BEGIN PROVIDED DATA
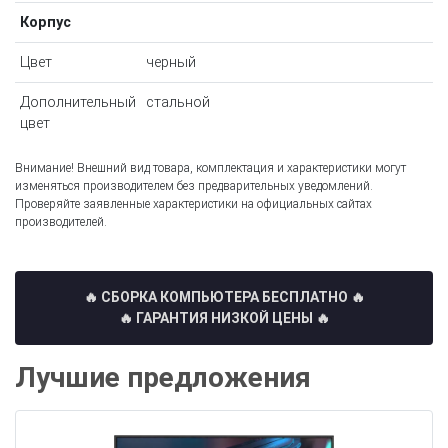
Корпус
Цвет
черный
Дополнительный
стальной
цвет
Внимание! Внешний вид товара, комплектация и характеристики могут
изменяться производителем без предварительных уведомлений.
Проверяйте заявленные характеристики на официальных сайтах
производителей.
🔥 СБОРКА КОМПЬЮТЕРА БЕСПЛАТНО
🔥
🔥 ГАРАНТИЯ НИЗКОЙ ЦЕНЫ 🔥
Лучшие предложения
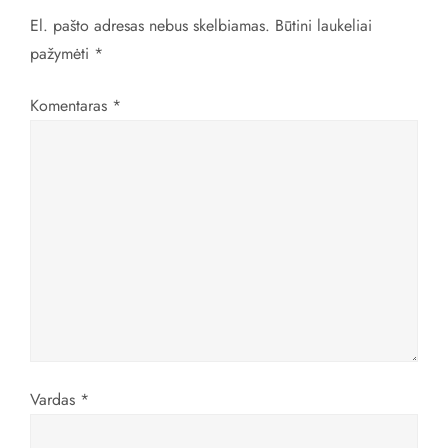
a
El. pašto adresas nebus skelbiamas.
Būtini laukeliai
pažymėti
*
c
Komentaras
*
i
j
a
t
a
r
p
Vardas
*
END PROVIDED DATA
Your answer should be one number: how many lines above contain "характеристики".

2